Whatever caused this, whatever you think of it, whatever happens next, as of now, you are different. You are special. That’s neither a compliment, nor an insult. That’s a biological, medically-verified, legally-recognized fact. People around you will inevitably try to deny this, telling you that your needs aren’t any different from those around you, or that you shouldn’t act or feel or be different. Some of these people will mean well but be misguided; others will be looking for a way to hurt or distract you.

If you’re like me, and most people, at some point, you too will probably try to tell yourself this. It is, I have been told, an essential part of adolescence. Futile though it may be to say this then, and believe me when I say this that I mean it in the nicest way possible, that I must declare: whoever these sentiments come from, whatever their intentions, they are straight up wrong. You are different and special. You can choose how to react to that, and you can choose how to portray this, but you cannot change the basic fact. That you are different is not any reflection on you or anything you have done, and accepting this is not any sort of concession or confession; on the contrary, it reflects maturity and understanding.

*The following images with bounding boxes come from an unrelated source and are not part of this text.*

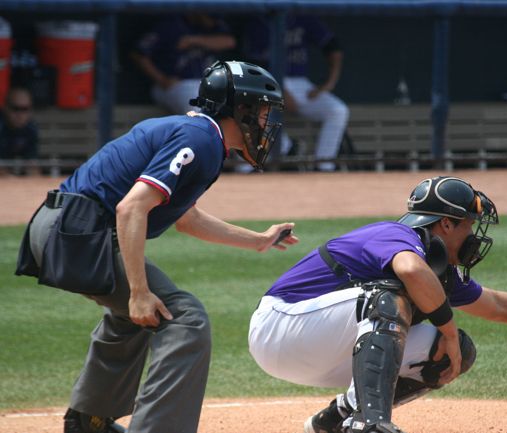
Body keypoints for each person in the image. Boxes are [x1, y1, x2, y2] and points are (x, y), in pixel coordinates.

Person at [16, 60, 298, 433]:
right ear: (240, 109)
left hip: (64, 229)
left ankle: (89, 422)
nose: (266, 124)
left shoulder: (199, 136)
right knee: (185, 318)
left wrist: (259, 240)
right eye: (262, 112)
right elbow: (131, 207)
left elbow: (188, 219)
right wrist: (138, 291)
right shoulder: (200, 140)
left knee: (136, 316)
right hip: (74, 235)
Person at [248, 176, 507, 433]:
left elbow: (496, 305)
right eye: (470, 225)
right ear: (447, 224)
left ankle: (336, 419)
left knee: (453, 354)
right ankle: (370, 423)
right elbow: (408, 269)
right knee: (389, 300)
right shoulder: (397, 237)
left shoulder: (438, 268)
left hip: (320, 347)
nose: (474, 235)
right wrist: (448, 329)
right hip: (281, 327)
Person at [245, 14, 349, 171]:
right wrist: (279, 89)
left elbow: (333, 48)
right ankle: (288, 147)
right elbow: (254, 65)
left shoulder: (304, 18)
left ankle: (324, 165)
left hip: (301, 84)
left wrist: (329, 83)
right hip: (267, 82)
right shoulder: (259, 21)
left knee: (338, 111)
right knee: (256, 111)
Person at [131, 13, 237, 114]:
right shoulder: (170, 25)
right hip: (176, 83)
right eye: (210, 17)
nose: (213, 21)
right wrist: (162, 79)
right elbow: (138, 54)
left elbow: (229, 41)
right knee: (199, 108)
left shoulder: (214, 26)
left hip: (205, 83)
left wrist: (193, 40)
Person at [0, 86, 39, 175]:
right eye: (15, 108)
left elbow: (32, 164)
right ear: (5, 108)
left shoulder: (31, 129)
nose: (19, 114)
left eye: (24, 109)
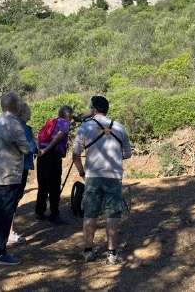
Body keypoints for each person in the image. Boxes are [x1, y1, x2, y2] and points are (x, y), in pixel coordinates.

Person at [71, 95, 132, 265]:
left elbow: (75, 155)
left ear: (94, 109)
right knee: (113, 214)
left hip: (92, 176)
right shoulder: (119, 127)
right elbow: (127, 154)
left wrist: (82, 172)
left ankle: (88, 251)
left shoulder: (85, 127)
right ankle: (111, 253)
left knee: (90, 213)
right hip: (113, 176)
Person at [0, 91, 31, 265]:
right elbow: (25, 148)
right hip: (9, 176)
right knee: (5, 213)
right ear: (16, 107)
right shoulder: (14, 125)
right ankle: (0, 253)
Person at [34, 105, 72, 224]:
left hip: (41, 155)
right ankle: (54, 215)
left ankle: (39, 212)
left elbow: (39, 136)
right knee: (54, 186)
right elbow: (57, 138)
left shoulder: (51, 121)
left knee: (43, 185)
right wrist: (47, 150)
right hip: (52, 156)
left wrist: (39, 149)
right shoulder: (65, 123)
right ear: (68, 115)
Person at [8, 101, 38, 245]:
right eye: (29, 110)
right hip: (21, 166)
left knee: (10, 199)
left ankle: (5, 231)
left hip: (12, 166)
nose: (31, 113)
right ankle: (9, 232)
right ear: (23, 113)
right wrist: (38, 148)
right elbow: (29, 147)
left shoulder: (11, 124)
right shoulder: (23, 127)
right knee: (14, 199)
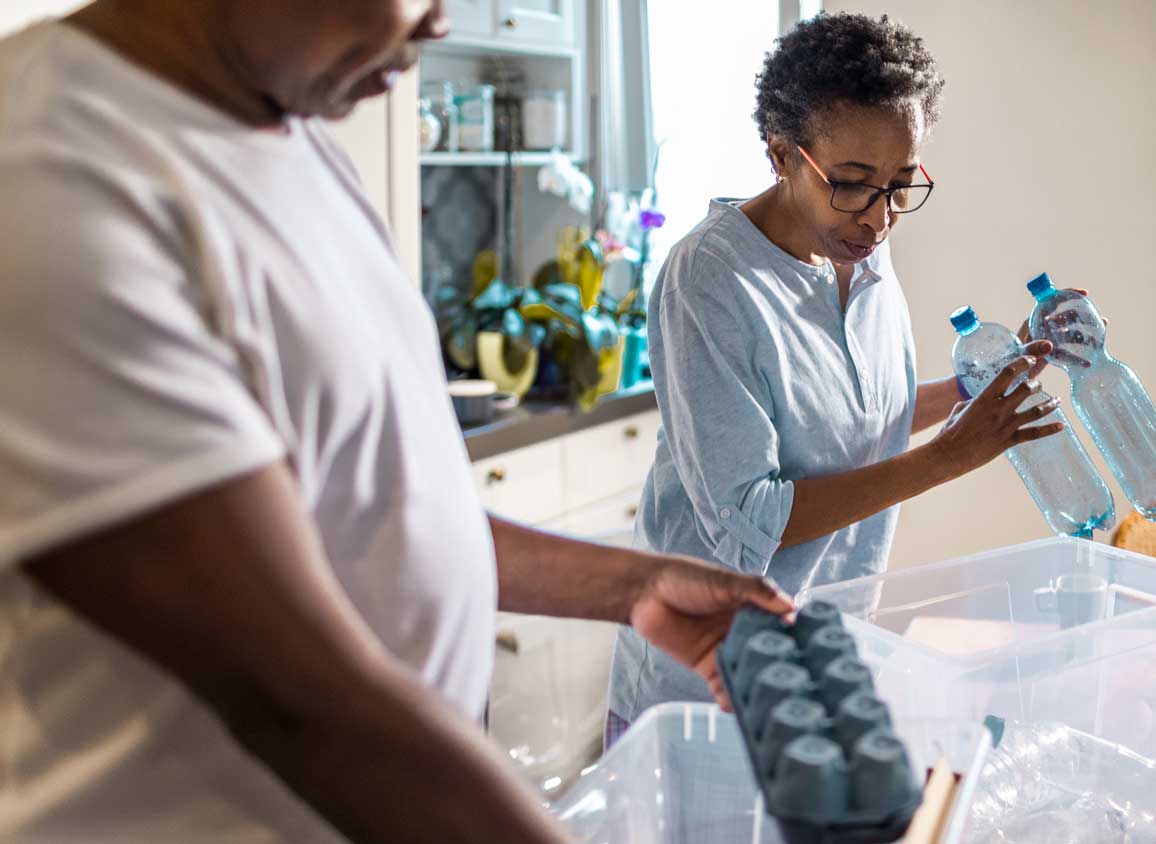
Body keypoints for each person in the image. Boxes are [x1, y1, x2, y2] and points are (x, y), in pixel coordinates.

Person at [0, 2, 792, 842]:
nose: (439, 23)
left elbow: (374, 513)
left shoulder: (286, 133)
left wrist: (632, 587)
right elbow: (297, 697)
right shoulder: (51, 175)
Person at [608, 12, 1067, 739]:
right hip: (708, 687)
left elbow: (852, 420)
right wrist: (951, 456)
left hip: (827, 661)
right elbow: (749, 520)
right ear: (781, 154)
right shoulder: (709, 280)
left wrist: (977, 393)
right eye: (852, 184)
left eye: (899, 185)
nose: (880, 219)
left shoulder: (861, 254)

It follows that your experience and your path may not be the “normal” one. This is neither good nor bad, but simply reflects the special circumstances which exist as a matter of fact. The fact that everything is that much harder may mean that you have to pick and choose your battles, or get extra help on some things, even if those things seem normal and easy for other people. This is to be expected, and is nothing to hide or be ashamed of. People around you may not understand this, and may give you a hard time. Just remember, as I was told when I was in your shoes: The people who matter don’t mind, and the people who mind don’t matter.